_Seitentext_
··········

Produziert hat, wie auch das Vorgängerwerk, erneut Daniel Agee, der instrumententechnisch ebenfalls wieder stark involviert ist (acoustic guitar, electric guitar, percussion, piano, synths, organ, background vocals). Mit Shannon Forrest (drums), Mark Wright (bass) und Dave Cohen (keys) ist weitere feine und auch prominente Musikerpräsenz gewährleistet. Die Songwriting-Credits gehen zu großen Maßen auf das Konto von Mize und Blake Chaffin mit dem einen oder anderen Co-Writer, jeweils ein Stück davon schrieben Blake („I Need Mike“) und der Protagonist („It’s About Time“) alleine.

Der melancholisch anmutende Opener „George Strait Songs“ huldigt zwar, wie man schon am Titel ablesen kann, in gewisser Weise den König der Countrymusik, musikalisch aber in einer eher nicht Strait-typischen Art. Hier erinnert vieles, trotz der Einbindung von Pedal Steel-Elementen, an den mainstreamigen New Country der 80-90er Jahre, wo unter Zuhilfenahme des Synthezisers der damaligen Trends (wie zum Beispiel auch im Southern Rock) Tribut gezollt wurde.

··········

_Deine Aufgaben_
#1 Schreibe die Albumbesprechung von „Der melancholisch anmutende“ bis hinunter zu „Tribut gezollt wurde.“ neu und setze dabei „Eröffnungssong“ an die Stelle von „Opener“.
#2 Wer spielt laut der Albumbesprechung Schlagzeug?
#3 Führe die Albumbesprechung im selben Stil über ihren letzten Satz hinaus fort.
Die Auflistung stammt aus einer anderen Quelle.

··········

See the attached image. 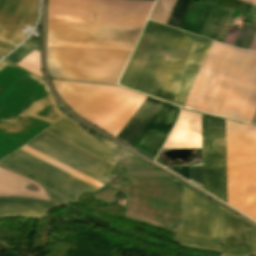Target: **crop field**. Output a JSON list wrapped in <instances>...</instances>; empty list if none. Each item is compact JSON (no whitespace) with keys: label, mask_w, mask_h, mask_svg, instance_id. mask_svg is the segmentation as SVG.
Listing matches in <instances>:
<instances>
[{"label":"crop field","mask_w":256,"mask_h":256,"mask_svg":"<svg viewBox=\"0 0 256 256\" xmlns=\"http://www.w3.org/2000/svg\"><path fill=\"white\" fill-rule=\"evenodd\" d=\"M52 83L63 101L80 117L105 86L58 80H52ZM145 98L126 89L106 85L82 118L116 137ZM161 104L147 97L116 138L131 146ZM178 111V108L163 103L132 147L135 145L155 156L174 125Z\"/></svg>","instance_id":"obj_1"},{"label":"crop field","mask_w":256,"mask_h":256,"mask_svg":"<svg viewBox=\"0 0 256 256\" xmlns=\"http://www.w3.org/2000/svg\"><path fill=\"white\" fill-rule=\"evenodd\" d=\"M212 42L148 20L120 84L182 107Z\"/></svg>","instance_id":"obj_2"},{"label":"crop field","mask_w":256,"mask_h":256,"mask_svg":"<svg viewBox=\"0 0 256 256\" xmlns=\"http://www.w3.org/2000/svg\"><path fill=\"white\" fill-rule=\"evenodd\" d=\"M131 179L132 184L126 185V188L109 183L95 196L109 202L113 194L120 190L128 198L126 218L174 232L181 220L180 188L167 179ZM196 194L183 186V226L179 235L223 243V220L218 207Z\"/></svg>","instance_id":"obj_3"},{"label":"crop field","mask_w":256,"mask_h":256,"mask_svg":"<svg viewBox=\"0 0 256 256\" xmlns=\"http://www.w3.org/2000/svg\"><path fill=\"white\" fill-rule=\"evenodd\" d=\"M227 204L256 221V127L226 120Z\"/></svg>","instance_id":"obj_4"},{"label":"crop field","mask_w":256,"mask_h":256,"mask_svg":"<svg viewBox=\"0 0 256 256\" xmlns=\"http://www.w3.org/2000/svg\"><path fill=\"white\" fill-rule=\"evenodd\" d=\"M153 2L48 0L47 22L142 27Z\"/></svg>","instance_id":"obj_5"},{"label":"crop field","mask_w":256,"mask_h":256,"mask_svg":"<svg viewBox=\"0 0 256 256\" xmlns=\"http://www.w3.org/2000/svg\"><path fill=\"white\" fill-rule=\"evenodd\" d=\"M132 51L47 47L54 78L116 84Z\"/></svg>","instance_id":"obj_6"},{"label":"crop field","mask_w":256,"mask_h":256,"mask_svg":"<svg viewBox=\"0 0 256 256\" xmlns=\"http://www.w3.org/2000/svg\"><path fill=\"white\" fill-rule=\"evenodd\" d=\"M200 73L183 107L251 122L256 111V89Z\"/></svg>","instance_id":"obj_7"},{"label":"crop field","mask_w":256,"mask_h":256,"mask_svg":"<svg viewBox=\"0 0 256 256\" xmlns=\"http://www.w3.org/2000/svg\"><path fill=\"white\" fill-rule=\"evenodd\" d=\"M141 29L47 23V46L132 50Z\"/></svg>","instance_id":"obj_8"},{"label":"crop field","mask_w":256,"mask_h":256,"mask_svg":"<svg viewBox=\"0 0 256 256\" xmlns=\"http://www.w3.org/2000/svg\"><path fill=\"white\" fill-rule=\"evenodd\" d=\"M0 164L25 176L32 175L33 180L45 187L51 199L61 204L74 203L79 195L98 190L20 150Z\"/></svg>","instance_id":"obj_9"},{"label":"crop field","mask_w":256,"mask_h":256,"mask_svg":"<svg viewBox=\"0 0 256 256\" xmlns=\"http://www.w3.org/2000/svg\"><path fill=\"white\" fill-rule=\"evenodd\" d=\"M203 189L226 202L225 120L202 114Z\"/></svg>","instance_id":"obj_10"},{"label":"crop field","mask_w":256,"mask_h":256,"mask_svg":"<svg viewBox=\"0 0 256 256\" xmlns=\"http://www.w3.org/2000/svg\"><path fill=\"white\" fill-rule=\"evenodd\" d=\"M26 145L103 184L115 177L107 175L114 165L46 131Z\"/></svg>","instance_id":"obj_11"},{"label":"crop field","mask_w":256,"mask_h":256,"mask_svg":"<svg viewBox=\"0 0 256 256\" xmlns=\"http://www.w3.org/2000/svg\"><path fill=\"white\" fill-rule=\"evenodd\" d=\"M37 3L38 0H0V39L17 45L26 36L19 33L23 26L33 27L35 23Z\"/></svg>","instance_id":"obj_12"},{"label":"crop field","mask_w":256,"mask_h":256,"mask_svg":"<svg viewBox=\"0 0 256 256\" xmlns=\"http://www.w3.org/2000/svg\"><path fill=\"white\" fill-rule=\"evenodd\" d=\"M224 217L225 247L222 256L256 255V227L220 207Z\"/></svg>","instance_id":"obj_13"},{"label":"crop field","mask_w":256,"mask_h":256,"mask_svg":"<svg viewBox=\"0 0 256 256\" xmlns=\"http://www.w3.org/2000/svg\"><path fill=\"white\" fill-rule=\"evenodd\" d=\"M46 131L106 161H108L109 158L112 156L117 146L106 139L101 143L98 142L84 130L76 126L67 116ZM110 163L115 164L113 162Z\"/></svg>","instance_id":"obj_14"},{"label":"crop field","mask_w":256,"mask_h":256,"mask_svg":"<svg viewBox=\"0 0 256 256\" xmlns=\"http://www.w3.org/2000/svg\"><path fill=\"white\" fill-rule=\"evenodd\" d=\"M164 148H201V114L182 109Z\"/></svg>","instance_id":"obj_15"},{"label":"crop field","mask_w":256,"mask_h":256,"mask_svg":"<svg viewBox=\"0 0 256 256\" xmlns=\"http://www.w3.org/2000/svg\"><path fill=\"white\" fill-rule=\"evenodd\" d=\"M57 206V204L25 198H0V218L11 216L39 218Z\"/></svg>","instance_id":"obj_16"},{"label":"crop field","mask_w":256,"mask_h":256,"mask_svg":"<svg viewBox=\"0 0 256 256\" xmlns=\"http://www.w3.org/2000/svg\"><path fill=\"white\" fill-rule=\"evenodd\" d=\"M18 180H25L31 183L35 187V191L32 193H21L16 186ZM0 195H11V196H25L40 199H48L45 191L33 181L11 173L7 170L0 168Z\"/></svg>","instance_id":"obj_17"},{"label":"crop field","mask_w":256,"mask_h":256,"mask_svg":"<svg viewBox=\"0 0 256 256\" xmlns=\"http://www.w3.org/2000/svg\"><path fill=\"white\" fill-rule=\"evenodd\" d=\"M212 7L213 6H189L178 28L199 35Z\"/></svg>","instance_id":"obj_18"},{"label":"crop field","mask_w":256,"mask_h":256,"mask_svg":"<svg viewBox=\"0 0 256 256\" xmlns=\"http://www.w3.org/2000/svg\"><path fill=\"white\" fill-rule=\"evenodd\" d=\"M20 149H22V150H24V151H26V152L34 155V156H36V157L46 161L47 163H49V164H51V165H53V166H55V167L65 171V172L71 174L72 176H74V177H76V178H78V179H80V180H82V181H84V182H86V183L96 187V188H99L100 186L103 185V184H101V183H99V182H97V181H95V180H93V179H91V178H89V177H87V176H85V175H83V174H81V173H79V172H77V171H75V170L65 166L64 164H62V163H60V162H58V161H56V160H54V159H52L50 157H48V156L38 152V151H36V150L26 146V145L23 146Z\"/></svg>","instance_id":"obj_19"},{"label":"crop field","mask_w":256,"mask_h":256,"mask_svg":"<svg viewBox=\"0 0 256 256\" xmlns=\"http://www.w3.org/2000/svg\"><path fill=\"white\" fill-rule=\"evenodd\" d=\"M176 0H157L149 19L166 23Z\"/></svg>","instance_id":"obj_20"},{"label":"crop field","mask_w":256,"mask_h":256,"mask_svg":"<svg viewBox=\"0 0 256 256\" xmlns=\"http://www.w3.org/2000/svg\"><path fill=\"white\" fill-rule=\"evenodd\" d=\"M16 65L42 77L40 68V53L33 50Z\"/></svg>","instance_id":"obj_21"},{"label":"crop field","mask_w":256,"mask_h":256,"mask_svg":"<svg viewBox=\"0 0 256 256\" xmlns=\"http://www.w3.org/2000/svg\"><path fill=\"white\" fill-rule=\"evenodd\" d=\"M255 31L256 27L244 23L233 46L247 49Z\"/></svg>","instance_id":"obj_22"},{"label":"crop field","mask_w":256,"mask_h":256,"mask_svg":"<svg viewBox=\"0 0 256 256\" xmlns=\"http://www.w3.org/2000/svg\"><path fill=\"white\" fill-rule=\"evenodd\" d=\"M189 2L190 0H177L166 24L177 28Z\"/></svg>","instance_id":"obj_23"},{"label":"crop field","mask_w":256,"mask_h":256,"mask_svg":"<svg viewBox=\"0 0 256 256\" xmlns=\"http://www.w3.org/2000/svg\"><path fill=\"white\" fill-rule=\"evenodd\" d=\"M174 239H178L184 243H187L189 245L195 246L199 249H204V250H211V251H219L222 252L223 251V247L221 246H217V245H213V244H209V243H203V242H197V241H193L190 239H186L183 237H179L176 236Z\"/></svg>","instance_id":"obj_24"},{"label":"crop field","mask_w":256,"mask_h":256,"mask_svg":"<svg viewBox=\"0 0 256 256\" xmlns=\"http://www.w3.org/2000/svg\"><path fill=\"white\" fill-rule=\"evenodd\" d=\"M189 181L202 187L201 163L189 166Z\"/></svg>","instance_id":"obj_25"},{"label":"crop field","mask_w":256,"mask_h":256,"mask_svg":"<svg viewBox=\"0 0 256 256\" xmlns=\"http://www.w3.org/2000/svg\"><path fill=\"white\" fill-rule=\"evenodd\" d=\"M30 51H32V49H30L24 45H21L15 51H13L9 56H7L5 59L16 64L24 56H26Z\"/></svg>","instance_id":"obj_26"},{"label":"crop field","mask_w":256,"mask_h":256,"mask_svg":"<svg viewBox=\"0 0 256 256\" xmlns=\"http://www.w3.org/2000/svg\"><path fill=\"white\" fill-rule=\"evenodd\" d=\"M239 29H235L230 27L225 39H224V43L229 44V45H233L237 35H238Z\"/></svg>","instance_id":"obj_27"},{"label":"crop field","mask_w":256,"mask_h":256,"mask_svg":"<svg viewBox=\"0 0 256 256\" xmlns=\"http://www.w3.org/2000/svg\"><path fill=\"white\" fill-rule=\"evenodd\" d=\"M172 171H174L175 173L181 175L182 177L188 179V166H183V167H171L168 168Z\"/></svg>","instance_id":"obj_28"},{"label":"crop field","mask_w":256,"mask_h":256,"mask_svg":"<svg viewBox=\"0 0 256 256\" xmlns=\"http://www.w3.org/2000/svg\"><path fill=\"white\" fill-rule=\"evenodd\" d=\"M23 44H25V45H27V46H29V47L39 51V40H37V39H35V38L31 37V36Z\"/></svg>","instance_id":"obj_29"},{"label":"crop field","mask_w":256,"mask_h":256,"mask_svg":"<svg viewBox=\"0 0 256 256\" xmlns=\"http://www.w3.org/2000/svg\"><path fill=\"white\" fill-rule=\"evenodd\" d=\"M248 49L256 51V33Z\"/></svg>","instance_id":"obj_30"},{"label":"crop field","mask_w":256,"mask_h":256,"mask_svg":"<svg viewBox=\"0 0 256 256\" xmlns=\"http://www.w3.org/2000/svg\"><path fill=\"white\" fill-rule=\"evenodd\" d=\"M0 47L5 48V49H8V50L14 48L13 46H10V45L5 44V43H2V42H0Z\"/></svg>","instance_id":"obj_31"},{"label":"crop field","mask_w":256,"mask_h":256,"mask_svg":"<svg viewBox=\"0 0 256 256\" xmlns=\"http://www.w3.org/2000/svg\"><path fill=\"white\" fill-rule=\"evenodd\" d=\"M7 52H8V50H5V49L0 48V58H1L5 53H7Z\"/></svg>","instance_id":"obj_32"},{"label":"crop field","mask_w":256,"mask_h":256,"mask_svg":"<svg viewBox=\"0 0 256 256\" xmlns=\"http://www.w3.org/2000/svg\"><path fill=\"white\" fill-rule=\"evenodd\" d=\"M242 1H244L246 3L251 2L253 5L256 6V0H242Z\"/></svg>","instance_id":"obj_33"}]
</instances>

··········

_Die Antworten_
#1
Der melancholisch anmutende Eröffnungssong „George Strait Songs“ huldigt zwar, wie man schon am Titel ablesen kann, in gewisser Weise den König der Countrymusik, musikalisch aber in einer eher nicht Strait-typischen Art. Hier erinnert vieles, trotz der Einbindung von Pedal Steel-Elementen, an den mainstreamigen New Country der 80-90er Jahre, wo unter Zuhilfenahme des Synthezisers der damaligen Trends (wie zum Beispiel auch im Southern Rock) Tribut gezollt wurde.

#2 Shannon Forrest.

#3
Ähnlich gestaltet ist der Titelsong, der mich vom Flair an Bobby Pinson erinnert, auch so ein Typ, der tolle Songs geschrieben hat, in eigener Sache aber nie, beziehungsweise nur kurz, richtig zur Geltung kam. „River Road“ und „If You Get Lucky“ hätten beide spielend auf das Petty-Album „Into The Great Wide Open“ gepasst, mit „Wine At The Church, Beer At The Bar“ (herrliches Kirchenorgel-Intro von Agee) und „We Ain’t Broke“ gibt es launigen Southern Rock-Stoff.

Die Quintessenz des für mich radiotauglichsten Songs „Follow Your Heart“ wünscht man sich für Mizes weitere Ambitionen, Musik zu machen, während das unter die Haut gehende „I Need Mike“ den Suizid junger verzweifelter Menschen in bedrückender Weise thematisiert. Der sicherlich aufwühlendste Song des Werkes.

Begeisternd auch das auf Logans reinen Gesang und Jill Martins perfekte Harmonies mit rootsiger Akustikgitarrenuntermalung und nur hauchzarten Keys und E-Gitarren reduzierte „Tell The Truth“, ein weiterer Höhepunkt dieses tollen Gesamtwerkes, das mit den beiden melodischen Midtempo-Stücken „I Still Miss You“ und „It’s About Time“ (mit schönem Akkordeon) erkenntnisreich ausklingt.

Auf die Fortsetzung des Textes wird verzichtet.